Mitte des 19. Jahrhunderts errichtete Wilhelm Willach das Haus und lebte dort mit seiner Familie. Unter seinen zwölf Kindern waren Otto und Hugo Willach, die 1889 mit ihrem Industriebetrieb für Beschlagtechnik die Ruppichterother Geschäftswelt prägten. Heute noch existieren die zwei Firmen, Gebrüder Willach GmbH und Huwil-Werke, die aus der Spaltung des Familienunternehmens hervorgingen. Der Bruder Christian Willach übernahm das Haus und die Kolonialwarenhandlung seines Vaters, führte diese bis 1912/1913 fort. Danach trat das erste Mal der Name Schuhmacher auf.

Walter Schuhmacher, eine Neffe Christian Willachs, übernahm Anwesen und Geschäft. Bis 1939 richtete er drei Zimmer für ein kleines Hotel mit Gaststätte ein. Die Gaststätte wurde aufgegeben, als das Haus 1957 zum "Kaufhaus Schuhmacher" umgebaut wurde. Lebensmittel und Textilien gingen seitdem über die Ladentheke. In dieser Form bestand der Betrieb bis 1967, danach versuchte sich eine Bonner Textilkette als Mieterin. Schon 1980 wechselte das Haus sein Gesicht, eine Bonnerin erwarb es. Ihre Tochter eröffnete in der linken Gebäudehälfte die wenig erfolgreiche "Diva-Kneipe", daneben entstand eine Pizzeria, die vor mehr als zehn Jahren auszog. Seither steht das Anwesen leer.
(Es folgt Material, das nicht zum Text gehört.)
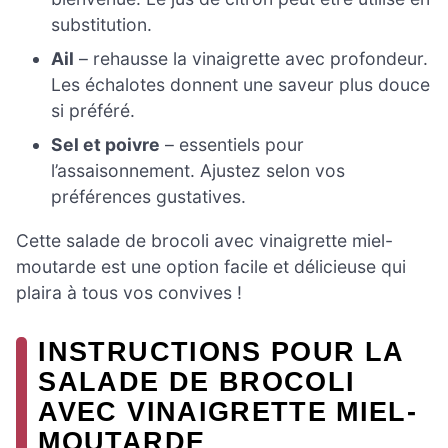
substitution.
Ail
– rehausse la vinaigrette avec profondeur.
Les échalotes donnent une saveur plus douce
si préféré.
Sel et poivre
– essentiels pour
l’assaisonnement. Ajustez selon vos
préférences gustatives.
Cette salade de brocoli avec vinaigrette miel-
moutarde est une option facile et délicieuse qui
plaira à tous vos convives !
INSTRUCTIONS POUR LA
SALADE DE BROCOLI
AVEC VINAIGRETTE MIEL-
MOUTARDE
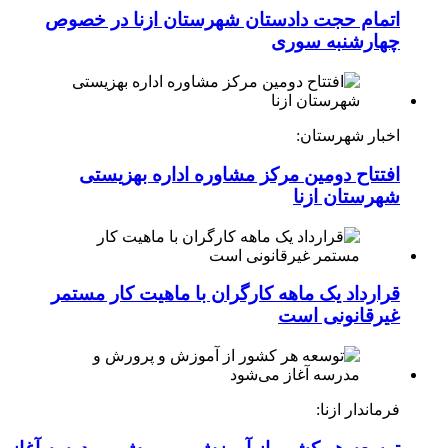
اتمام حجت دادستان شهرستان ازنا در خصوص
چهارشنبه ‌سوری
اخبار شهرستان:
افتتاح دومین مرکز مشاوره اداره بهزیستی
شهرستان ازنا
قرارداد یک ماهه کارگران با ماهیت کار مستمر
غیرقانونی است
فرماندار ازنا:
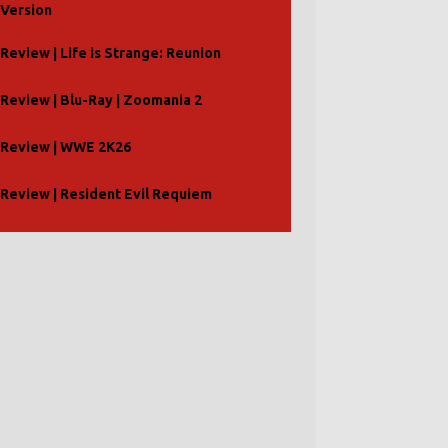
Version
Review | Life is Strange: Reunion
Review | Blu-Ray | Zoomania 2
Review | WWE 2K26
Review | Resident Evil Requiem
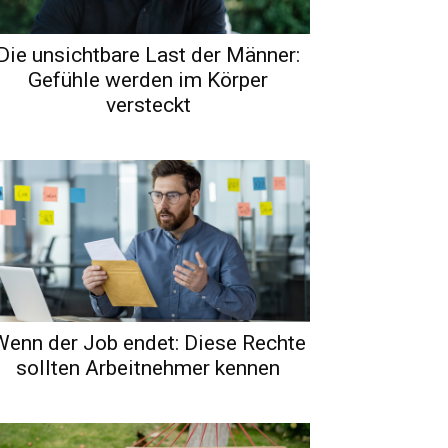
Die unsichtbare Last der Männer:
Gefühle werden im Körper
versteckt
Wenn der Job endet: Diese Rechte
sollten Arbeitnehmer kennen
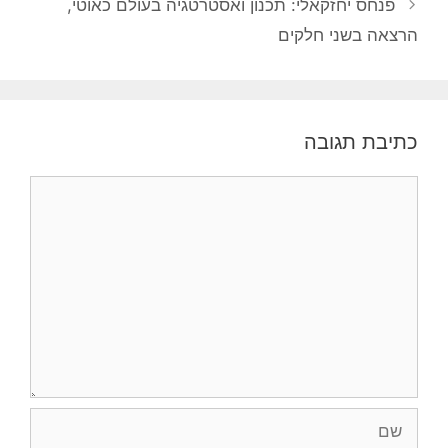
פנחס יחזקאלי: תכנון ואסטרטגיה בעולם כאוטי,
הרצאה בשני חלקים
כתיבת תגובה
תגובה
שם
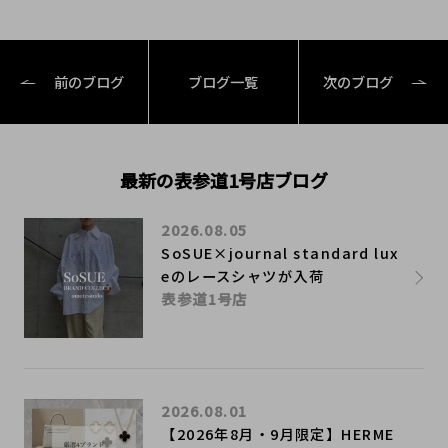
前のブログ
ブログ一覧
次のブログ
最新の表参道1号店ブログ
2026.08.05
SoSUE×journal standard lux
eのレースシャツが入荷
表参道1号店
2026.08.01
【2026年8月・9月限定】HERME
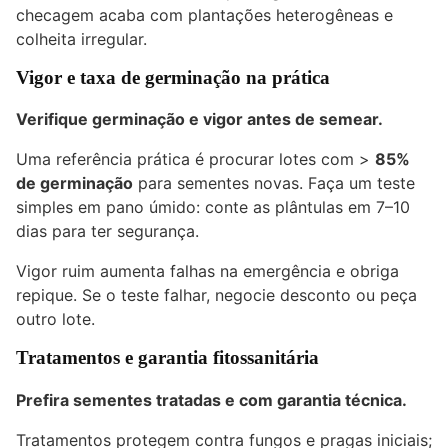
checagem acaba com plantações heterogêneas e
colheita irregular.
Vigor e taxa de germinação na prática
Verifique germinação e vigor antes de semear.
Uma referência prática é procurar lotes com >
85%
de germinação
para sementes novas. Faça um teste
simples em pano úmido: conte as plântulas em 7–10
dias para ter segurança.
Vigor ruim aumenta falhas na emergência e obriga
repique. Se o teste falhar, negocie desconto ou peça
outro lote.
Tratamentos e garantia fitossanitária
Prefira sementes tratadas e com garantia técnica.
Tratamentos protegem contra fungos e pragas iniciais;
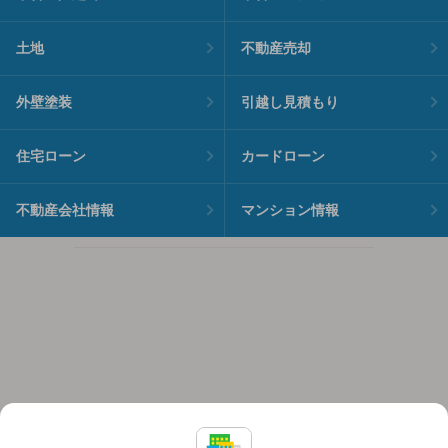
土地
不動産売却
外壁塗装
引越し見積もり
住宅ローン
カードローン
不動産会社情報
マンション情報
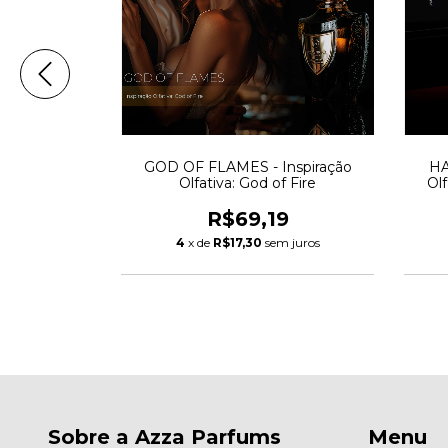
Inspiração
GOD OF FLAMES - Inspiração
HA
tane
Olfativa: God of Fire
Ol
0
R$69,19
 juros
4
x de
R$17,30
sem juros
Sobre a Azza Parfums
Menu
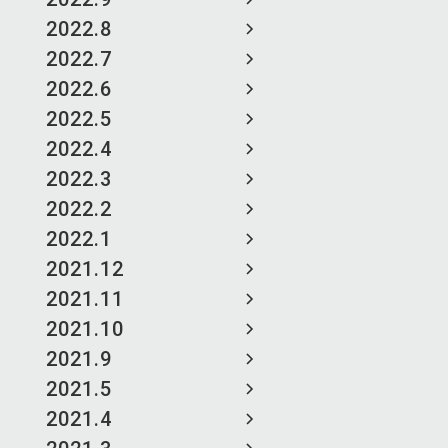
2022.8
2022.7
2022.6
2022.5
2022.4
2022.3
2022.2
2022.1
2021.12
2021.11
2021.10
2021.9
2021.5
2021.4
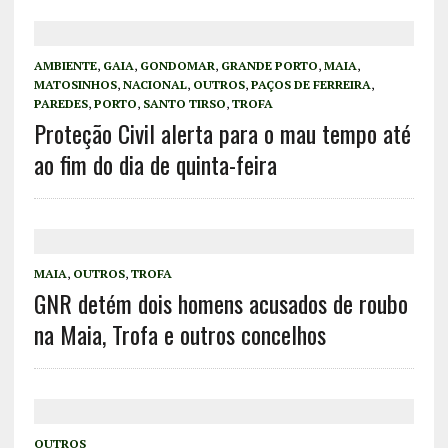
AMBIENTE
,
GAIA
,
GONDOMAR
,
GRANDE PORTO
,
MAIA
,
MATOSINHOS
,
NACIONAL
,
OUTROS
,
PAÇOS DE FERREIRA
,
PAREDES
,
PORTO
,
SANTO TIRSO
,
TROFA
Proteção Civil alerta para o mau tempo até
ao fim do dia de quinta-feira
MAIA
,
OUTROS
,
TROFA
GNR detém dois homens acusados de roubo
na Maia, Trofa e outros concelhos
OUTROS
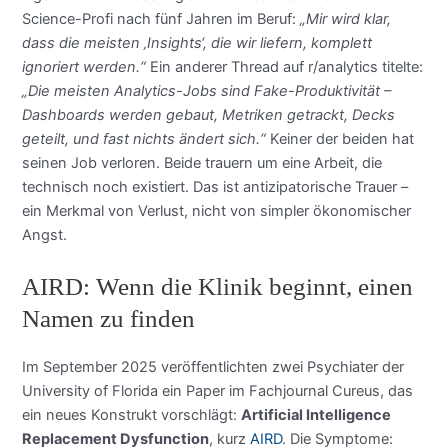
Science-Profi nach fünf Jahren im Beruf:
„Mir wird klar,
dass die meisten ‚Insights‘, die wir liefern, komplett
ignoriert werden.“
Ein anderer Thread auf r/analytics titelte:
„Die meisten Analytics-Jobs sind Fake-Produktivität –
Dashboards werden gebaut, Metriken getrackt, Decks
geteilt, und fast nichts ändert sich.“
Keiner der beiden hat
seinen Job verloren. Beide trauern um eine Arbeit, die
technisch noch existiert. Das ist antizipatorische Trauer –
ein Merkmal von Verlust, nicht von simpler ökonomischer
Angst.
AIRD: Wenn die Klinik beginnt, einen
Namen zu finden
Im September 2025 veröffentlichten zwei Psychiater der
University of Florida ein Paper im Fachjournal Cureus, das
ein neues Konstrukt vorschlägt:
Artificial Intelligence
Replacement Dysfunction
, kurz
AIRD
. Die Symptome:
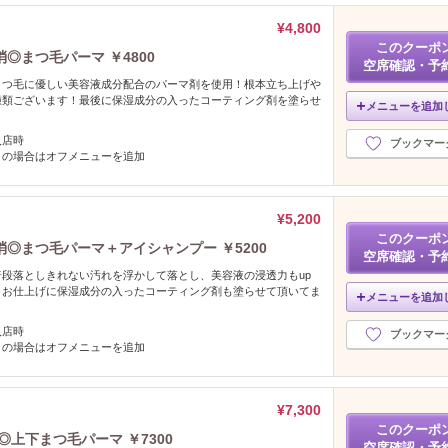
¥4,800
このクーポ
◎まつ毛パーマ ￥4800
空席確認・予
まつ毛に優しい美容液成分配合のパーマ剤を使用！根本立ち上げや
種類ございます！最後に保湿成分の入ったコーティング剤を塗らせ
メニューを追加
入店時
ブックマー
りの場合はオフメニューを追加
¥5,200
このクーポ
◎まつ毛パーマ＋アイシャンプー ￥5200
空席確認・予
段落としきれない汚れを浮かして落とし、美容液の浸透力もup
！お仕上げに保湿成分の入ったコーティング剤も塗らせて頂いてま
メニューを追加
入店時
ブックマー
りの場合はオフメニューを追加
¥7,300
このクーポ
上下まつ毛パーマ ￥7300
空席確認・予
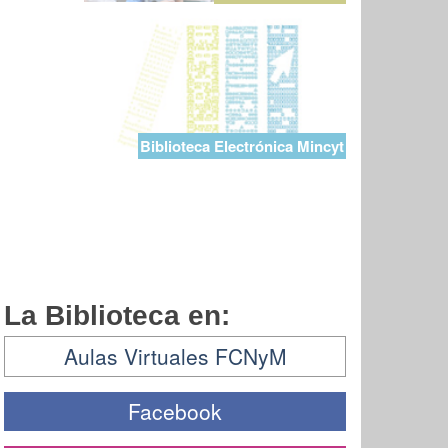
Biblioteca Electrónica Mincyt
La Biblioteca en:
Aulas Virtuales FCNyM
Facebook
Vor einem Jahr inserierten die Erben das Domizil, seit einem Jahr findet sich kein Interessent. Immobilienmakler Sven Möller wendete sich an den Bürgerverein Ruppichteroth, der Voritzende Wolfgang Steimel und seine Vorstandskolleginnen Sibylle Wieber, Annette Happ und Christiane Cars wiederum an die Ratsfraktionen der Gemeinde. In einem offenen Brief wollen sie "eine Diskussion anregen, wie man das Gebäude in seiner Fachwerksubstanz retten kann, und zudem versuchen, Einfluss zu nehmen, es einer Nutzung zuzuführen, die in Ruppichteroth auch im Hinblick auf einen wünschenswert zunehmenden Tourismus fehlt".

Man würde es gerne sehen, wenn das ehemalige Kaufhaus Schumacher renoviert und dort ein Café, ein kleines Hotel oder etwas ähnliches eingerichtet würde. Nach Wolfgang Steimel wäre die einfachste Lösung, die Gemeinde kaufe das Haus. Aber auch er weiß, dass das den finanziellen Rahmen sprengen würde. Dabei ist der alleinige Kaufpreis von rund 200 000 Euro nicht die einzige Investition, hinzu kämen nach Schätzungen von Professor Dr. Wolfgang Harth noch 600 000 Euro für Sanierungsarbeiten. Die Familie Harth erwarb und restaurierte aufwendig das ehemalige Schullandheim in Ruppichteroth und zuletzt die Traditionsgaststätte Halang, heute unter dem Namen "Gasthaus an St. Severin". Auch an sie wendete sich der Bürgerverein, Dr. Harth schloss den Kauf des Kafhauses Schuhmacher jedoch aus. Von den Ratsfraktionen liegt bisher noch keine schriftliche Antwort vor. Professor Harth glaubt allerdings, dass sich ein Liebhaber finden wird. Vielleicht sogar ein Ruppichterother. Bis dahin geht die Suche nach einem Käufer weiter.